Ubuntu should move all binaries to /usr/bin/

Aleksandar Milivojevic alex at milivojevic.org
Wed Dec 7 01:00:52 UTC 2011

On Tue, Dec 6, 2011 at 4:23 PM, Robert Holtzman <holtzm at cox.net> wrote:

> On Tue, Dec 06, 2011 at 09:08:44AM -0800, Matt Alexander wrote:
> > On Mon, Dec 5, 2011 at 5:22 PM, Robert Holtzman <holtzm at cox.net> wrote:
> >
> > > On Mon, Dec 05, 2011 at 09:15:11AM -0800, Matt Alexander wrote:
> > > > Sure, using find or which, etc., can be used to locate a particular
> app,
> > > > but that's not really the point.  Why not simplify things and put all
> > > > binaries under /usr/bin?  Then you don't have to teach users about
> silly
> > > > distinctions like "Oh, see, if it's an app that's meant to be used
> by a
> > > > System Adminstrator, then it goes into /usr/sbin".  Who cares?  Just
> put
> > > > everything in /usr/bin to keep things simple.
> > >
> > > There are programs that an admin doesn't want users to run.
> > >
> >
> > You're kidding, right?
> In view of the fact that the op said *all* binaries, would you, as an
> admin, want users of unknown knowledge/ability to have the ability to run
> any program in /sbin? That would scare the hell out of me.
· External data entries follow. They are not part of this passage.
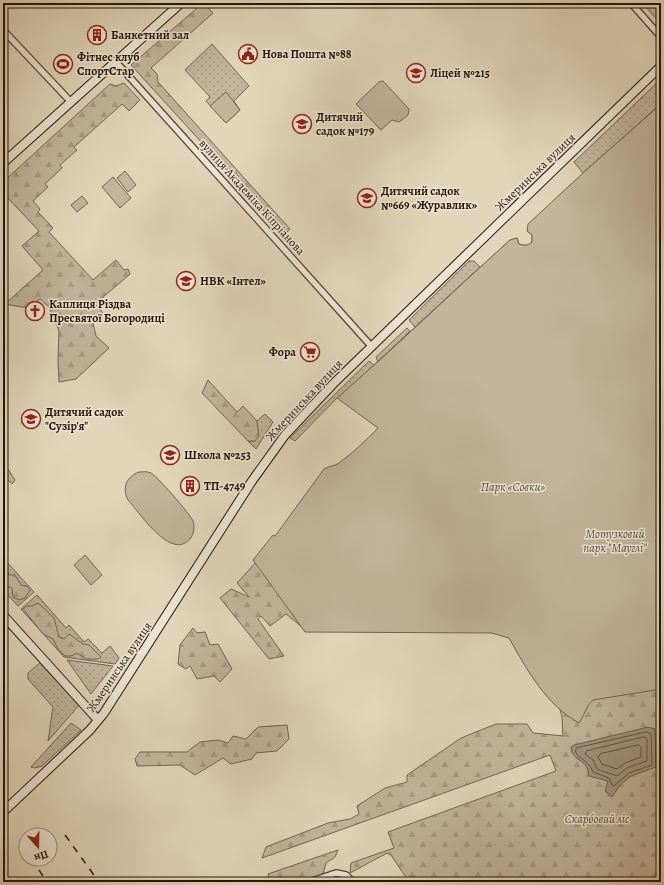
<svg xmlns="http://www.w3.org/2000/svg" width="664" height="885" font-family="Alegreya,serif">
	<style>
		.grass { fill: url(#grass-dots); stroke: #726454 }
		.forest { fill: url(#forest-firs); stroke: #726454 }
		.green { fill: #c1b59c; stroke: #726454 }
		.water { fill: #a0947e; stroke: #6e6150 }
		.lines { fill: none; stroke-linecap: round; stroke-linejoin: round }
		.shore { stroke: #615444; stroke-width: 1 }
		.street-casing { stroke: #524437; stroke-width: 8 }
		.secondary-casing { stroke: #22140b; stroke-width: 10 }
		.street { stroke: #ece4d2; stroke-width: 5.5 }
		.secondary { stroke: #ece4d2; stroke-width: 8 }
		.rail { stroke: #22140b; stroke-width: 1.5; stroke-dasharray: 7 7; stroke-linecap: butt }
		.labels { text-anchor: middle; dominant-baseline: central; stroke-width: 3; stroke-linejoin: round; paint-order: stroke }
		.poi-label { font-size: 12px; font-weight: bold; fill: #22140b; stroke: #ece4d2; text-anchor: start }
		.street-label { font-size: 12px; fill: #22140b; stroke: #ece4d2 }
		.park-label { font-size: 12px; font-style: italic; fill: #5a4c3e; stroke: #ece4d2 }
	</style>
	<defs>
		<pattern id="grass-dots" width="8" height="8" patternUnits="userSpaceOnUse"><rect width="8" height="8" fill="#c1b59c"/><path d="M2 2h.1M6 6h.1" fill="none" stroke="#a69b85" stroke-width="1.8" stroke-linecap="round"/></pattern>
		<pattern id="forest-firs" width="22" height="20" patternUnits="userSpaceOnUse"><rect width="22" height="20" fill="#c1b59c"/><path d="M5 1l3.5 6h-7zM16 11l3.5 6h-7z" fill="#a69b85"/></pattern>
	</defs>
	<rect width="100%" height="100%" fill="#e1d6ba"/>
	<filter id="stains"><feTurbulence type="fractalNoise" baseFrequency=".005" numOctaves="4"/><feColorMatrix values="0 0 0 0 .2 0 0 0 0 .09 0 0 0 0 .02 0 0 0 .5 -.17"/></filter>
	<radialGradient id="worn" r=".72"><stop offset=".6" stop-color="#630" stop-opacity="0"/><stop offset="1" stop-color="#630" stop-opacity=".3"/></radialGradient>
	<path class="grass" d="M642,3H650L661,13V24Z
		M212,44L249,86L234,101L240,110L226,123L206,101L210,97L185,70Z
		M661,79V104L583,173L574,162Z
		M469,261H474L480,267L415,327L409,320Z
		M407,328L410,331L378,362L376,357Z
		M369,361L375,366L337,398L295,441L290,438Z
		M265,414L273,422L256,449L248,441H255L257,421Z
		M6,466L15,480L12,484L5,477L3,478V469Z
		M3,552L7,557L5,560L34,592L18,606L3,590Z
		M37,595L66,628L69,625L84,642L88,639L102,653L110,646L119,658L115,664L64,657L21,609Z
		M67,660L113,666L91,694Z
		M40,663L80,704L48,741L53,707L28,679V673Z
		M71,723L81,730L42,766L35,768L31,767Z"/>
	<path class="forest" d="M203,3L213,13L151,68L157,74L158,82L290,229L285,234L131,65Z
		M124,83L140,100L129,111L122,104L74,147L77,150L60,165L62,168L45,184L48,187L33,201L40,209L38,212L53,228L49,232L93,280L116,260L124,270L128,269L130,274L95,304L103,313L93,323L96,336L109,348L76,379L59,382L58,360L59,331L49,307L40,299L27,308L5,304L43,270L22,246L39,231L3,193V182L110,84L116,86Z
		M661,103V882H409L391,855L387,853L350,873L351,863L394,848L388,832L556,771L550,755L262,858L266,847L328,823L350,819L359,814L357,806L385,788L407,782V775L461,738L496,724H527L533,733L563,736L562,717L559,706L510,638L493,631H307L286,614L270,626L261,616L258,619L284,656L269,659L220,598L231,589L249,597L237,583L379,428L339,397L510,240L517,238L519,244C525,246 527,246 532,242V235L527,231L568,189Z
		M208,380L237,412L243,406L257,421L259,436L255,441H248L202,393Z
		M3,561L5,563L9,575H15L21,585L27,586L30,590L25,598L19,600L13,597L12,588L10,587L6,588L3,587Z
		M38,603L54,618L59,637L64,639L69,634L83,644L89,645L101,657L98,659H86L77,653L71,656H65L58,649L53,639L43,634L23,609L27,606H32Z
		M193,628L197,633L205,632L210,645L218,644L232,669L220,682L214,676L197,679L190,666L186,669L178,664L180,645Z
		M287,725L289,739L277,751L256,753L252,759L231,764L223,758L195,775L180,765L137,766L135,759L140,752H187L200,742L218,740L228,743L233,736L246,739L258,727Z
		M338,850L335,857L326,863L323,874L310,879L305,878L302,882H270L268,874Z"/>
	<path class="green" d="M383,81L409,109L408,115L399,122L392,120L381,130L356,104L379,82Z
		M226,92L240,110L226,123L210,106Z
		M661,104V689L593,700C586,706 584,716 579,723C546,705 527,670 509,638L492,633L305,632L253,560L273,535L275,536L324,469C329,466 335,466 339,463C353,453 365,441 378,428L337,398C396,347 452,292 510,240L517,238L519,244C525,246 527,246 532,242V235L527,231L528,224L583,173Z
		M125,171L136,185L128,192L117,178Z
		M113,177L131,198L120,208L102,187Z
		M82,196L88,203L77,212L71,205Z
		M139,472C143,472 147,471 151,473C157,476 191,515 193,521C195,527 194,534 190,539C171,561 140,513 128,500C122,488 126,477 139,472Z
		M85,555L102,575L91,585L74,565Z"/>
	<path class="water" d="M648,727L655,729L656,767L631,776L620,785L612,797L605,791L608,781L589,776C588,773 588,768 586,766C580,758 572,759 571,747L574,745Z"/>
	<g class="lines">
		<path class="shore" d="M647,732L651,734L652,765L629,773L614,786L612,785L609,778L593,772C588,759 580,761 575,751L577,748Z
			M644,737L647,739V761L627,768L617,776L597,769L593,760L585,754L587,751Z
			M639,745L641,747V757L625,763L617,769L602,764L598,757L600,754Z"/>
		<defs>
			<path id="street" d="M631,3L661,37
				M3,30L71,102
				M116,62L372,347
				M309,882L336,873L346,875L353,882"/>
			<path id="secondary" d="M3,163L181,3
				M3,615L98,720
				M3,812L90,730L104,713L252,481L285,435L333,384L661,66"/>
		</defs>
		<use href="#street" class="street-casing"/>
		<use href="#secondary" class="secondary-casing"/>
		<use href="#street" class="street"/>
		<use href="#secondary" class="secondary"/>
		<path class="rail" d="M65,835L99,882
			M39,870L47,882"/>
	</g>
	<defs>
		<symbol id="building-ring" viewBox="-11 -11 22 22"><circle r="9.5" fill="#ece4d2" stroke="#8f2418" stroke-width="1.5"/><path d="M-4-6H4V6H1V3H-1V6H-4ZM-2.5-4.3h1.7v1.8h-1.7ZM.8-4.3h1.7v1.8H.8ZM-2.5-1h1.7V.8h-1.7ZM.8-1h1.7V.8H.8Z" fill="#8f2418"/></symbol>
		<symbol id="civic-ring" viewBox="-11 -11 22 22"><circle r="9.5" fill="#ece4d2" stroke="#8f2418" stroke-width="1.5"/><path d="M-.6-6.5H3V-4.5H.6V-3L4-1V1h2V6H-6V1h2V-1L-.6-3ZM-1.2 2.5V6h2.4V2.5Z" fill="#8f2418"/></symbol>
		<symbol id="stadium-ring" viewBox="-11 -11 22 22"><circle r="9.5" fill="#ece4d2" stroke="#8f2418" stroke-width="1.5"/><path d="M0-5a6.5 5 0 1 0 0 10a6.5 5 0 1 0 0-10ZM-3.5-1.8h7v3.6h-7Z" fill="#8f2418"/></symbol>
		<symbol id="school-ring" viewBox="-11 -11 22 22"><circle r="9.5" fill="#ece4d2" stroke="#8f2418" stroke-width="1.5"/><path d="M0-5L7-2L0 1L-7-2ZM-4 1L0 2.5L4 1V4Q0 6-4 4Z" fill="#8f2418"/></symbol>
		<symbol id="church-ring" viewBox="-11 -11 22 22"><circle r="9.5" fill="#ece4d2" stroke="#8f2418" stroke-width="1.5"/><path d="M-1.2-6h2.4v3.5h3.3v2.4h-3.3V6h-2.4V-.1h-3.3v-2.4h3.3Z" fill="#8f2418"/></symbol>
		<symbol id="supermarket-ring" viewBox="-11 -11 22 22"><circle r="9.5" fill="#ece4d2" stroke="#8f2418" stroke-width="1.5"/><path d="M-6-5.5h2.5l.6 2H6L4.5 2H-2.5L-4.4-4H-6ZM-1.5 3.2a1.3 1.3 0 1 0 .1 0ZM3 3.2a1.3 1.3 0 1 0 .1 0Z" fill="#8f2418"/></symbol>
	</defs>
	<g fill-rule="evenodd">
		<use href="#building-ring" x="86" y="24" width="22" height="22"/>
		<use href="#civic-ring" x="237" y="43" width="22" height="22"/>
		<use href="#stadium-ring" x="52" y="53" width="22" height="22"/>
		<use href="#school-ring" x="405" y="62" width="22" height="22"/>
		<use href="#school-ring" x="291" y="113" width="22" height="22"/>
		<use href="#school-ring" x="356" y="187" width="22" height="22"/>
		<use href="#school-ring" x="175" y="270" width="22" height="22"/>
		<use href="#church-ring" x="24" y="300" width="22" height="22"/>
		<use href="#supermarket-ring" x="299" y="341" width="22" height="22"/>
		<use href="#school-ring" x="20" y="408" width="22" height="22"/>
		<use href="#school-ring" x="159" y="444" width="22" height="22"/>
		<use href="#building-ring" x="179" y="475" width="22" height="22"/>
	</g>
	<g class="labels">
		<g class="poi-label">
			<text x="111" y="35">Банкетний зал</text>
			<text x="262" y="54">Нова Пошта №88</text>
			<text x="77" y="57">Фітнес клуб<tspan x="77" dy="14">СпортСтар</tspan></text>
			<text x="430" y="73">Ліцей №215</text>
			<text x="316" y="117">Дитячий<tspan x="316" dy="14">садок №179</tspan></text>
			<text x="381" y="191">Дитячий садок<tspan x="381" dy="14">№669 «Журавлик»</tspan></text>
			<text x="200" y="281">НВК «Інтел»</text>
			<text x="49" y="304">Каплиця Різдва<tspan x="49" dy="14">Пресвятої Богородиці</tspan></text>
			<text x="296" y="352" text-anchor="end">Фора</text>
			<text x="45" y="412">Дитячий садок<tspan x="45" dy="14">"Сузір'я"</tspan></text>
			<text x="184" y="455">Школа №253</text>
			<text x="204" y="486">ТП-4749</text>
		</g>
		<g class="street-label">
			<text transform="translate(535 172) rotate(-44)">Жмеринська вулиця</text>
			<text transform="translate(252 197) rotate(48)">вулиця Академіка Кіпріанова</text>
			<text transform="translate(304 400) rotate(-47)">Жмеринська вулиця</text>
			<text transform="translate(119 667) rotate(-56)">Жмеринська вулиця</text>
		</g>
		<g class="park-label">
			<text x="513" y="487">Парк «Совки»</text>
			<text x="615" y="534">Мотузковий<tspan x="615" dy="14">парк "Мауглі"</tspan></text>
			<text x="597" y="819">Скарбовий ліс</text>
		</g>
	</g>
	<rect width="664" height="885" fill="none" stroke="#e1d6ba" stroke-width="16"/>
	<rect x="4" y="4" width="656" height="877" fill="none" stroke="#22140b" stroke-width="2"/>
	<rect x="8" y="8" width="648" height="869" fill="none" stroke="#22140b"/>
	<g transform="translate(38 847) rotate(160)"><circle r="19" fill="#ece4d2" stroke="#9b9182"/>
	<path d="M0-3L7 15L0 10L-7 15Z" fill="#8f2418"/>
	<text y="-6" font-size="11" font-weight="bold" text-anchor="middle" fill="#22140b">Пн</text>
	</g>
	<rect width="100%" height="100%" filter="url(#stains)"/>
	<rect width="100%" height="100%" fill="url(#worn)"/>
</svg>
If there's anything in /sbin that when run by unprivileged user does any
type of harm to the system, you have much bigger problem on hand.  All of
those utilities will simply fail and exit with an error
if unprivileged user attempts to do anything remotely interesting with them
(other then boring and safe things, like look up some world-readable info,
etc).  So...  No, I don't see any problem if some random user puts /sbin in
his path.  The only difference is he can simply type swapoff, instead of
having to type /sbin/swapoff.  Or in other words, he'll simply get bunch of
useless (for him) utilities included in shell's search path.